My children haven’t read a single word in any of the Harry Potter books, nor have they seen more than a couple of trailers for any of the movies, yet they have a surprisingly good sense of the characters, setting, and plot thanks to some pretty impressive marketing campaigns. Little Red has been identifying himself with the Weasleys for a couple of years. He speaks of the locations and people as though he knows.
Which he doesn’t, of course. Nor will he for a while.
It’s not that I have anything against the books. I have thouroughly enjoyed the stories and I look forward to sharing them with my children. I look forward to the book talk and recreating the scenes in play. But those dreams of mine will have to wait a few more years.
The rule for our home is that you must be at least the age of Harry in the story you’re about to read. When he is eleven he may read the book about when Harry is eleven and he may afterwards watch the corresponding movie. When he is twelve he may read the book of when Harry is twelve and may afterwards watch the corresponding movie. I certainly forsee some wiggle room as he progresses through the series, but in the beginning I’d like him to step through the stories with the protagonists.
It isn’t just because the stories go from benign to dark at an exponential rate. It isn’t just that I want to preserve his youthful innocence as long as possible (can he read the entire collection of Magic Treehouse stories before losing interest? Why aren’t there more A-Z Mysteries?) It isn’t even only because I’m afraid if he’s marathoning the books he’ll fall straight into the torture scenes before he has the emotional maturity to separate fact from fiction or discover too early that the world is not as rosy as he thinks. It’s also because I want him to get the most out of the books.
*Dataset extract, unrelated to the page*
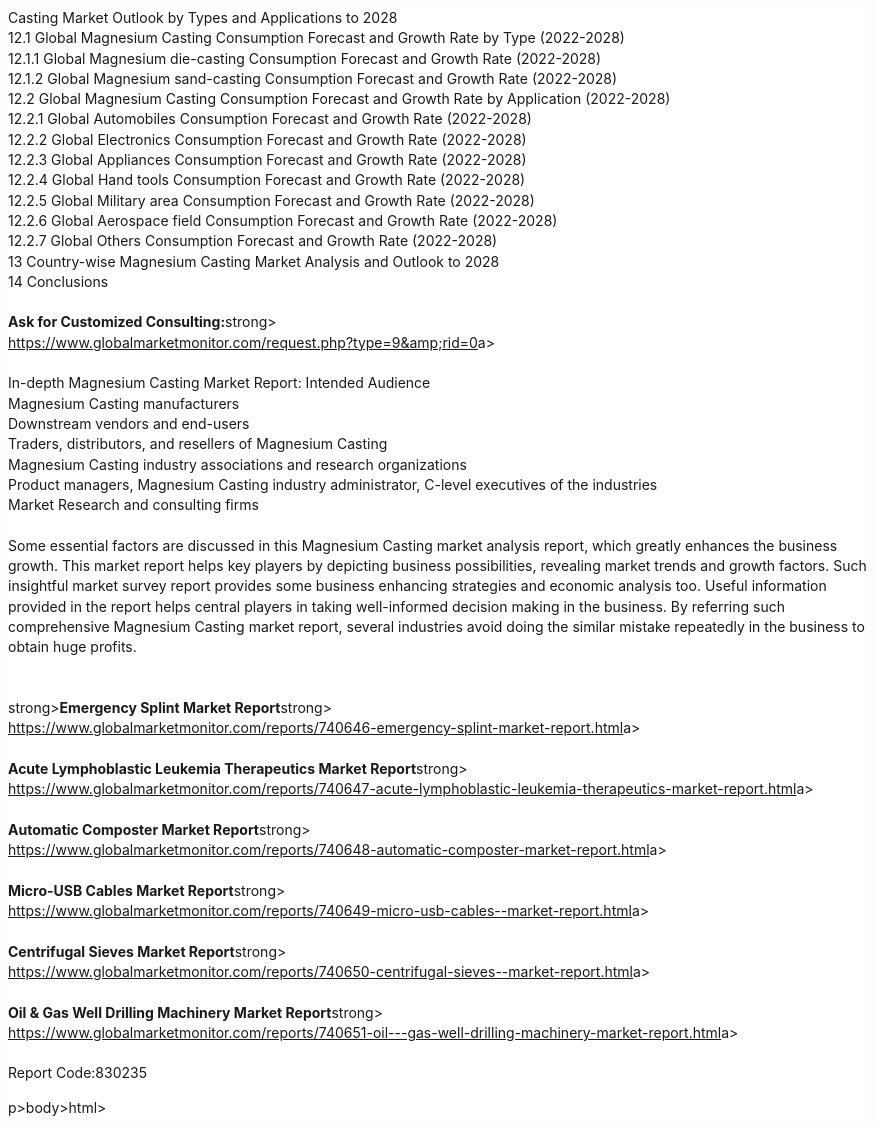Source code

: Casting Market Outlook by Types and Applications to 2028<br />12.1 Global Magnesium Casting Consumption Forecast and Growth Rate by Type (2022-2028)<br />12.1.1 Global Magnesium die-casting Consumption Forecast and Growth Rate (2022-2028)<br />12.1.2 Global Magnesium sand-casting Consumption Forecast and Growth Rate (2022-2028)<br />12.2 Global Magnesium Casting Consumption Forecast and Growth Rate by Application (2022-2028)<br />12.2.1 Global Automobiles Consumption Forecast and Growth Rate (2022-2028)<br />12.2.2 Global Electronics Consumption Forecast and Growth Rate (2022-2028)<br />12.2.3 Global Appliances Consumption Forecast and Growth Rate (2022-2028)<br />12.2.4 Global Hand tools Consumption Forecast and Growth Rate (2022-2028)<br />12.2.5 Global Military area Consumption Forecast and Growth Rate (2022-2028)<br />12.2.6 Global Aerospace field Consumption Forecast and Growth Rate (2022-2028)<br />12.2.7 Global Others Consumption Forecast and Growth Rate (2022-2028)<br />13 Country-wise Magnesium Casting Market Analysis and Outlook to 2028<br />14 Conclusions<br /><br /><strong>Ask for Customized Consulting:</strong>strong><br /><a href="https://www.globalmarketmonitor.com/request.php?type=9&amp;rid=0">https://www.globalmarketmonitor.com/request.php?type=9&amp;rid=0</a>a><br /><br />In-depth Magnesium Casting Market Report: Intended Audience<br />Magnesium Casting manufacturers<br />Downstream vendors and end-users<br />Traders, distributors, and resellers of Magnesium Casting<br />Magnesium Casting industry associations and research organizations<br />Product managers, Magnesium Casting industry administrator, C-level executives of the industries<br />Market Research and consulting firms<br /><br />Some essential factors are discussed in this Magnesium Casting market analysis report, which greatly enhances the business growth. This market report helps key players by depicting business possibilities, revealing market trends and growth factors. Such insightful market survey report provides some business enhancing strategies and economic analysis too. Useful information provided in the report helps central players in taking well-informed decision making in the business. By referring such comprehensive Magnesium Casting market report, several industries avoid doing the similar mistake repeatedly in the business to obtain huge profits.<br /><br /><strong><br /></strong>strong><strong>Emergency Splint Market Report</strong>strong><br /><a href="https://www.globalmarketmonitor.com/reports/740646-emergency-splint-market-report.html">https://www.globalmarketmonitor.com/reports/740646-emergency-splint-market-report.html</a>a><br /><br /><strong>Acute Lymphoblastic Leukemia Therapeutics Market Report</strong>strong><br /><a href="https://www.globalmarketmonitor.com/reports/740647-acute-lymphoblastic-leukemia-therapeutics-market-report.html">https://www.globalmarketmonitor.com/reports/740647-acute-lymphoblastic-leukemia-therapeutics-market-report.html</a>a><br /><br /><strong>Automatic Composter Market Report</strong>strong><br /><a href="https://www.globalmarketmonitor.com/reports/740648-automatic-composter-market-report.html">https://www.globalmarketmonitor.com/reports/740648-automatic-composter-market-report.html</a>a><br /><br /><strong>Micro-USB Cables  Market Report</strong>strong><br /><a href="https://www.globalmarketmonitor.com/reports/740649-micro-usb-cables--market-report.html">https://www.globalmarketmonitor.com/reports/740649-micro-usb-cables--market-report.html</a>a><br /><br /><strong>Centrifugal Sieves  Market Report</strong>strong><br /><a href="https://www.globalmarketmonitor.com/reports/740650-centrifugal-sieves--market-report.html">https://www.globalmarketmonitor.com/reports/740650-centrifugal-sieves--market-report.html</a>a><br /><br /><strong>Oil &amp; Gas Well Drilling Machinery Market Report</strong>strong><br /><a href="https://www.globalmarketmonitor.com/reports/740651-oil---gas-well-drilling-machinery-market-report.html">https://www.globalmarketmonitor.com/reports/740651-oil---gas-well-drilling-machinery-market-report.html</a>a><br /><br />Report Code:830235</p>p></body>body></html>html></p></body></html>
I want him to wait because he’ll appreciate it more. The children who were at reading age when the books came out literally grew up with Harry. They had to wait for each installment (and as a result they matured, better prepared for the next one.) No one ever died from anticipation, but they did read and re-read, and deepen their comprehension of the previous book. In each book Harry matures, and his relationships with his friends evolve, and his tasks get harder. I want my children to always feel like they can relate to Harry, that they are the fourth member of his group, that they are in the middle of it, and I can best help that happen if my children, when reading the books, are similar in age.
It isn’t just that I want to shelter them from the scary stuff for as long as I can, it’s that I want them to reap the benefits of all the good in the book, too. I want them to be successful readers of the books. I want them to love the stories as I do (or more.)
Let’s discuss: When do/did you introduce Harry Potter to your children and why?